Le chef du Hezbollah Hassan Nasrallah dit s'attendre à la mise en cause de membres de son parti dans l'assassinat de Rafic Hariri par le tribunal international, mais assure qu'il est prêt à se défendre.

« Avant son voyage à Washington (en mai), Saad Hariri (actuel premier ministre libanais, et fils de Rafic Hariri) m'a rendu visite et m'a dit que des membres indisciplinés du Hezbollah seront désignés par l'acte d'accusation » du Tribunal spécial pour le Liban (TSL), créé en 2007 par l'ONU, a affirmé Hassan Nasrallah.

« Il m'a dit qu'il était prêt, le cas échéant, à dire en public que le Hezbollah n'avait rien à voir avec l'assassinat et qu'il s'agissait juste de membres indisciplinés », a-t-il précisé.

« Nous sommes donc informés, le premier ministre est informé [...], il y aura un acte d'accusation qui accusera le Hezbollah. Les choses vont dans ce sens », a poursuivi le chef du parti chiite.

En mars dernier, le bureau du procureur du TSL avait interrogé des membres du Hezbollah en tant que témoins.

Cependant, le chef du Hezbollah a souligné que « toutes les données dont dispos[ait] le Hezbollah indiqu[aient] que l'acte d'accusation a été écrit avant même l'interrogatoire de [ces] membres. [...] Le contenu est prêt, mais son annonce est reportée, c'est juste une question de synchronisme politique ».

« Il s'agit d'un jeu, mais le Liban ne peut payer le prix de ce jeu-là », a-t-il déclaré.

« Nous sommes prêts »

« Nous n'avons pas du tout peur, nous ne sommes pas inquiets, nous savons nous défendre », a-t-il martelé, ajoutant : « Nous sommes prêts ».

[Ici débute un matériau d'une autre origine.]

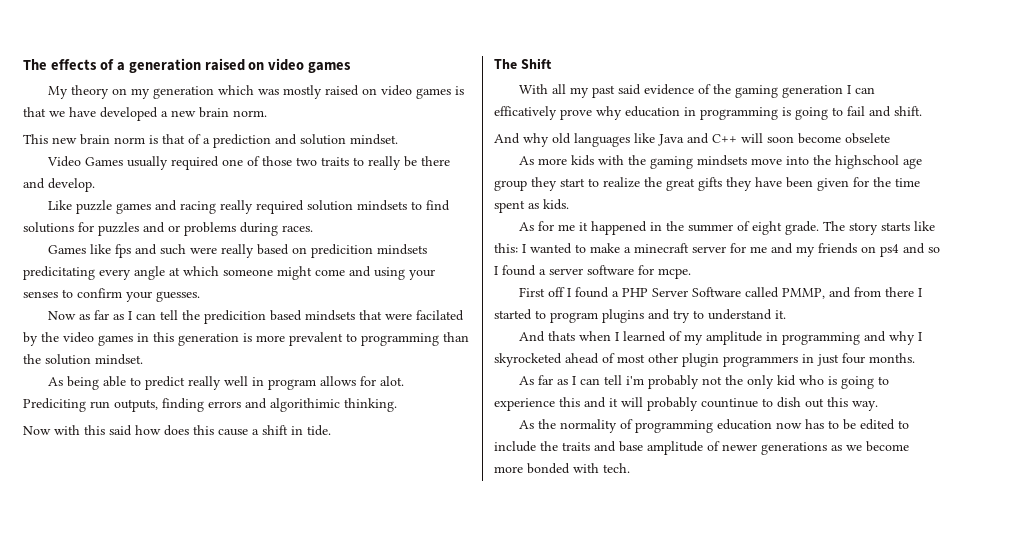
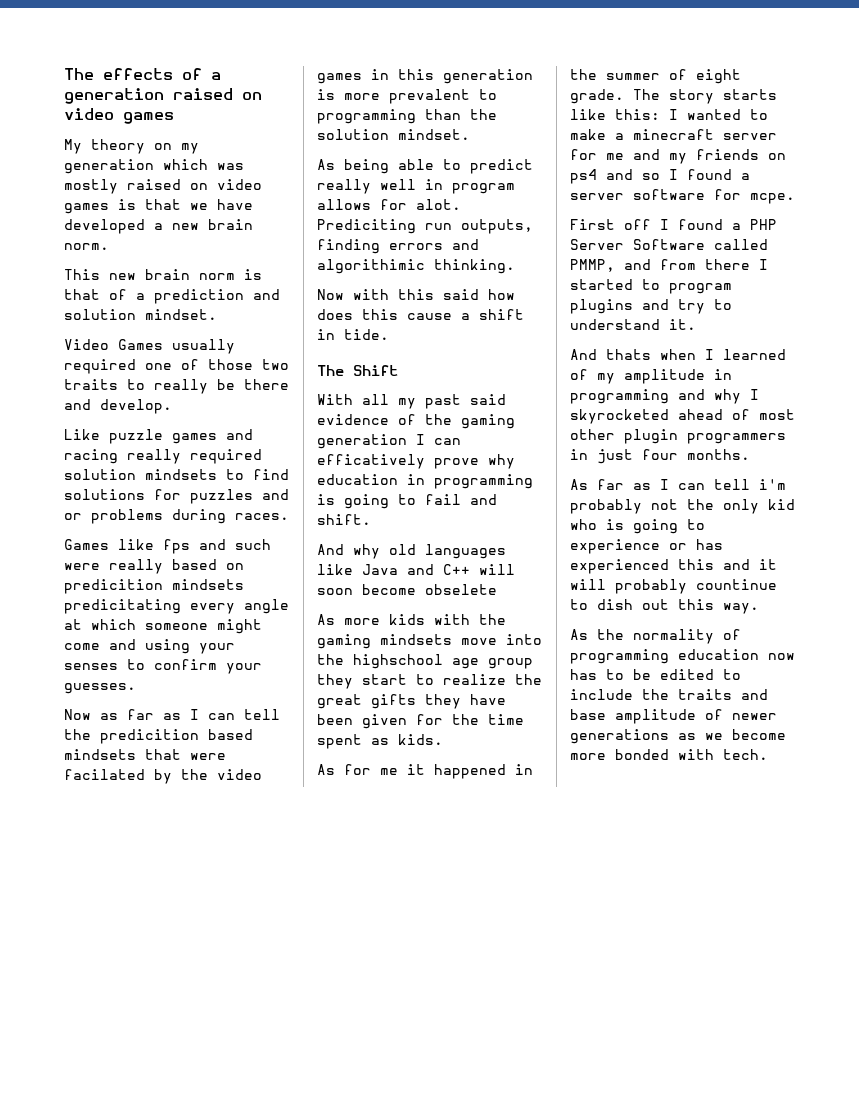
(555, 404) none -> [669,539,723,550] [570,559,669,574] or has experienced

« Il y a un dangereux projet qui vise la Résistance » [le Hezbollah] [...] Le Liban entre dans une phase délicate [...] à cause du Tribunal international », a-t-il prévenu.

Hassan Nasrallah a affirmé que son parti a « toujours douté du Tribunal international, dès le départ », assurant qu'il n'acceptera pas l'acte d'accusation « sans preuve solide », ajoutant que « tant que l'enquête ne s'est pas penchée sur la piste israélienne, nous considérons qu'elle n'est pas honnête ».

« Les enquêteurs n'ont jamais pris en considération cette hypothèse, sachant qu'Israël a les moyens et les motifs » pour assassiner M. Hariri, a-t-il déclaré.

Une longue enquête

Créé en 2007 par une résolution du Conseil de sécurité des Nations unies, le TSL est chargé de juger les auteurs présumés d'attaques terroristes au Liban, dont l'assassinat de Rafic Hariri. Il doit publier l'acte d'accusation entre « septembre et décembre », selon son président Antonio Cassese.

Les deux premiers rapports de la commission d'enquête de l'ONU avaient conclu à des « preuves convergentes » mettant en cause les renseignements syriens et libanais. De hauts gradés libanais avaient été emprisonnés, mais relâchés après quelques mois.

En mai 2009, l'hebdomadaire allemand Der Spiegel avait affirmé que la commission d'enquête s'orientait vers une piste menant au Hezbollah.

Le chef du Hezbollah avait qualifié l'article de « très très dangereux », estimant qu'Israël en était à l'origine.